**Exercise**. Starting at the line that contains "360 530 10.83", repeat each line exactly until the records end, keeping both the first and the last.

============

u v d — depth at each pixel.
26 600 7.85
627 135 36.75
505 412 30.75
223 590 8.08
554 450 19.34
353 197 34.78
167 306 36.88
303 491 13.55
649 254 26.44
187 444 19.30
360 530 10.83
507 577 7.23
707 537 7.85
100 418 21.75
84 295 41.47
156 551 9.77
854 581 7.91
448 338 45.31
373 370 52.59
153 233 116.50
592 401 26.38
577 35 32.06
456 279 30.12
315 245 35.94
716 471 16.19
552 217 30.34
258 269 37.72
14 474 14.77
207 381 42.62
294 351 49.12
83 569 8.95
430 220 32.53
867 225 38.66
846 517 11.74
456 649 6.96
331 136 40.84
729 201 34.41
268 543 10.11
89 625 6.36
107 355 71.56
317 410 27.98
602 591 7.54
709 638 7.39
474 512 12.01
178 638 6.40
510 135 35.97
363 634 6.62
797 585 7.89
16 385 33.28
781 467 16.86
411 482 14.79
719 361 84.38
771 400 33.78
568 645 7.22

============

**Final answer**.
360 530 10.83
507 577 7.23
707 537 7.85
100 418 21.75
84 295 41.47
156 551 9.77
854 581 7.91
448 338 45.31
373 370 52.59
153 233 116.50
592 401 26.38
577 35 32.06
456 279 30.12
315 245 35.94
716 471 16.19
552 217 30.34
258 269 37.72
14 474 14.77
207 381 42.62
294 351 49.12
83 569 8.95
430 220 32.53
867 225 38.66
846 517 11.74
456 649 6.96
331 136 40.84
729 201 34.41
268 543 10.11
89 625 6.36
107 355 71.56
317 410 27.98
602 591 7.54
709 638 7.39
474 512 12.01
178 638 6.40
510 135 35.97
363 634 6.62
797 585 7.89
16 385 33.28
781 467 16.86
411 482 14.79
719 361 84.38
771 400 33.78
568 645 7.22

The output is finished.